After my father passed away in 1982, she lived alone for the last 25 years of her life. She was not interested in remarriage, and she had no desire to move out of the house where she had made her marriage and raised her children. She spend about a decade volunteering for the Maryland School for the Blind. When she learned that the only way she could be buried in the same plot as her husband and her mother was to be cremated, that sealed the deal. And so that's where her Earthly remains are, in the same cemetary as both of my grandmothers, an uncle (who did not survive infancy), a great-grandfather, and one set of great-great-grandparents (from the Bohemian side of the family).
I'll end by inviting readers to share something about your mothers. Also, here is a link to a Story Corps conversation with a very spirited grandmother named Kay Wang. My mother was not like Ms. Wang, but the story is both funny and touching.
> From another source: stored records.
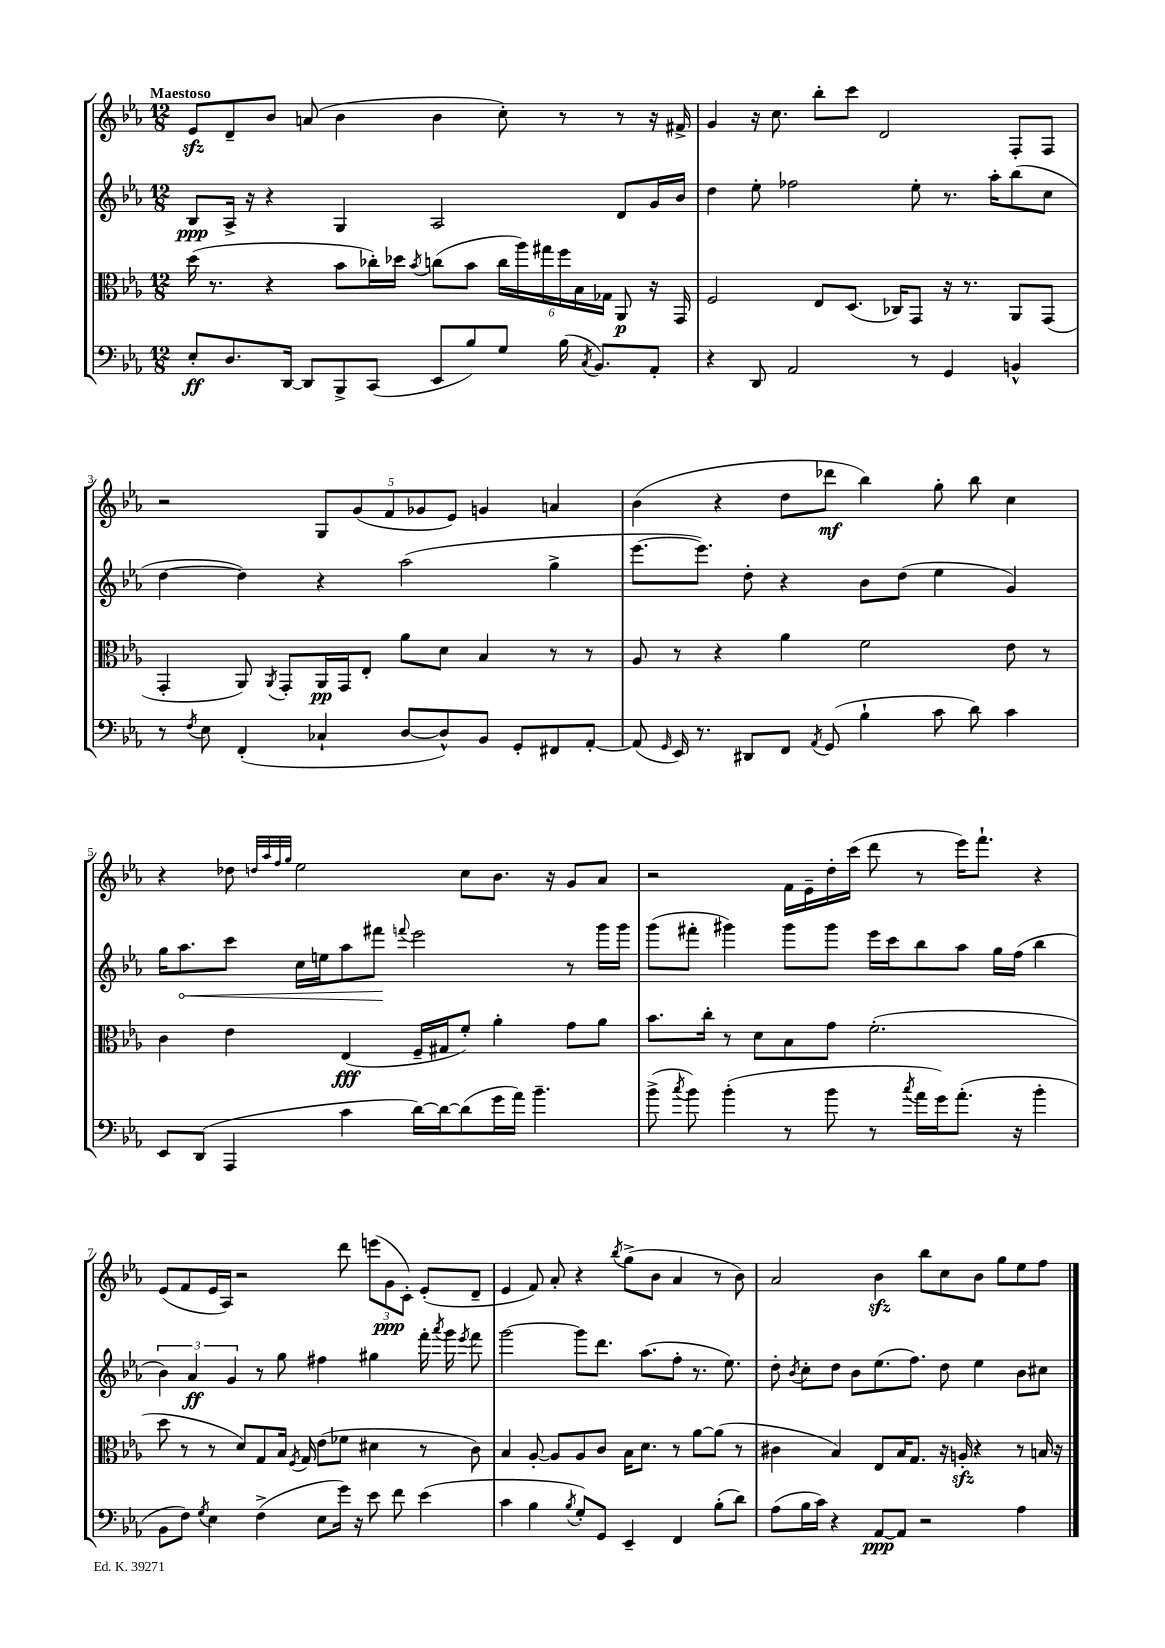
<<
\new StaffGroup <<
\new Staff = "s0" {
    \clef treble \key ees \major \numericTimeSignature \time 12/8 \tempo "Maestoso"
    \autoBeamOff ees'8[\sfz d'8-- bes'8] a'8( bes'4 bes'4 c''8-.) r8 r8 r16 fis'16-> |
    g'4 r16 c''8. bes''8[-. c'''8] d'2 f8[-. f8] |
    r2 \tuplet 5/4 { g8[ g'8( f'8 ges'8 ees'8]) } g'4 a'4 |
    bes'4( r4 d''8[ des'''8]\mf bes''4) g''8-. bes''8 c''4 |
    r4 des''8 \grace { d''32[ aes''32 f''32 g''32] } ees''2 c''8[ bes'8.] r16 g'8[ aes'8] |
    r2 f'16[ ees'16-- d''16-. c'''16]( d'''8 r8 ees'''16[) f'''8.]-! r4 |
    ees'8[( f'8 ees'16 aes16]) r2 d'''8 \tuplet 3/2 { e'''8[( g'8\ppp c'8]-.) } ees'8[-.( d'8]-- |
    ees'4 f'8) aes'8-. r4 \acciaccatura { bes''8 } g''8[->( bes'8] aes'4 r8 bes'8) |
    aes'2 bes'4\sfz bes''8[ c''8 bes'8] g''8[ ees''8 f''8] \bar "|." |
}
\new Staff = "s1" {
    \clef treble \key ees \major \numericTimeSignature \time 12/8
    \autoBeamOff bes8[\ppp aes16]-> r16 r4 g4 aes2 d'8[ g'16 bes'16] |
    d''4 ees''8-. fes''2 ees''8-. r8. aes''16[-. bes''8( c''8] |
    d''4~ d''4) r4 aes''2( g''4-> |
    ees'''8.[~ ees'''8.]) d''8-. r4 bes'8[ d''8]( ees''4 g'4) |
    g''16[ \once \override Hairpin.circled-tip = ##t aes''8.\< c'''8] c''16[ e''16 aes''8 fis'''8]\! \appoggiatura { f'''8 } ees'''2 r8 g'''16[ g'''16] |
    g'''8[( fis'''8]-. gis'''4) gis'''8[ gis'''8] ees'''16[ c'''16 bes''8 aes''8] g''16[ f''16]( bes''4 |
    \tuplet 3/2 { bes'4) aes'4\ff g'4 } r8 g''8 fis''4 gis''4 f'''16-. \acciaccatura { aes'''8 } g'''16 \acciaccatura { ees'''8 } f'''8 |
    g'''2~ g'''8[ d'''8.] aes''8.[( f''8]-. r8. ees''8.) |
    d''8-. \acciaccatura { bes'8 } c''8[-. d''8] bes'8[ ees''8.( f''8.]) d''8 ees''4 bes'8[ cis''8] \bar "|." |
}
\new Staff = "s2" {
    \clef alto \key ees \major \numericTimeSignature \time 12/8
    \autoBeamOff d''16( r8. r4 bes'8[ ces''16-.) des''16] \acciaccatura { bes'8 } c''8[( bes'8] \tuplet 6/4 { c''16[ aes''16) gis''16 f''16 bes16 ges16] } aes,8\p r16 g,16 |
    f2 ees8[ d8.]( ces16[) g,8] r16 r8. aes,8[ g,8]( |
    g,4-. aes,8) \acciaccatura { aes,8 } g,8[-. aes,16\pp g,16 ees8]-. aes'8[ d'8] bes4 r8 r8 |
    aes8 r8 r4 aes'4 f'2 ees'8 r8 |
    c'4 ees'4 ees4\fff( f16[-- gis16 f'8]-.) aes'4-. g'8[ aes'8] |
    bes'8.[ c''16]-. r8 d'8[ bes8 g'8] f'2.-.( |
    d''8 r8 r8 d'8[) g8 bes16] \acciaccatura { f8 } g16 ees'8[( fes'8] dis'4 r8 c'8) |
    bes4 aes8~-. aes8[ aes8 c'8] bes16[ d'8.] r8 aes'8[~ aes'8]( r8 |
    cis'4 bes4) ees8[ bes16 g8.] r16 a16-.\sfz r4 r8 b16 r16 \bar "|." |
}
\new Staff = "s3" {
    \clef bass \key ees \major \numericTimeSignature \time 12/8
    \autoBeamOff ees8[-.\ff d8. d,16]~ d,8[ bes,,8-> c,8]( ees,8[ bes8) g8] bes16( \acciaccatura { c8 } bes,8.[) aes,8]-. |
    r4 d,8 aes,2 r8 g,4 b,4-^ |
    r8 \acciaccatura { f8 } ees8 f,4-.( ces4-! d8[~ d8-^) bes,8] g,8[-. fis,8 aes,8]~-. |
    aes,8( \grace { g,16 } ees,16) r8. dis,8[ f,8] \acciaccatura { aes,8 } g,8( bes4-! c'8 d'8) c'4 |
    ees,8[ d,8]( aes,,4 c'4 d'16[~) d'16~ d'8( g'16 aes'16]) bes'4.-- |
    bes'8->( \acciaccatura { c''8 } bes'8) bes'4-.( r8 bes'8 r8 \acciaccatura { c''8 } aes'16[ g'16) aes'8.]-.( r16 bes'4-. |
    bes,8[ f8]) \acciaccatura { g8 } ees4 f4->( ees8[ g'16]) r16 ees'8 f'8 ees'4( |
    c'4 bes4 \acciaccatura { bes8 } g8[-.) g,8] ees,4-- f,4 bes8[-.( d'8]) |
    aes8[( bes16 c'16]) r4 aes,8[~\ppp aes,8] r2 aes4 \bar "|." |
}
>>
>>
Finally, I feel I have to link to marykk's Mother's Day diary. It's much more cogent than mine.
Now, on to the comment!
From middleagedhousewife:
I found this marvelous, astute comment by pundette on what beauty and love in life really are, and how it is easily seen and found when one fully feels the temporary nature of one's own life (she puts it so much better than I that I don't want to attempt to describe her comment further -- just read it and see for yourself). It seems somehow especially apt for Mother's Day -- the day celebrated for bringing new human life into the world and nurturing and protecting it in such a way that the world is as safe and beautiful and loving place as it can be. From bigjacbigjacbigjac's diary, Daily bigjac: There's no love left inside me.
From Xenocrypt:
andyroo312 perfectly summed up "A Single Man" in five words as we discussed movies in an open thread.
From your humble diarist:
I liked this comment by isabelle hayes in twigg's diary My Apology to Black Kos and Others.
Apparently, Im a frayed knot's favorite Beatle's song about a mother is mine also. Posted in BFSkinner's diary Songs about Mothers.
Leo Flinnwood makes an interesting observation regarding the opinions of particular demographics of the electorate as analyzed in the new poll from the Pew Research Center, featured in David Jarman's front page story Pew typologies: Beyond mere right and left.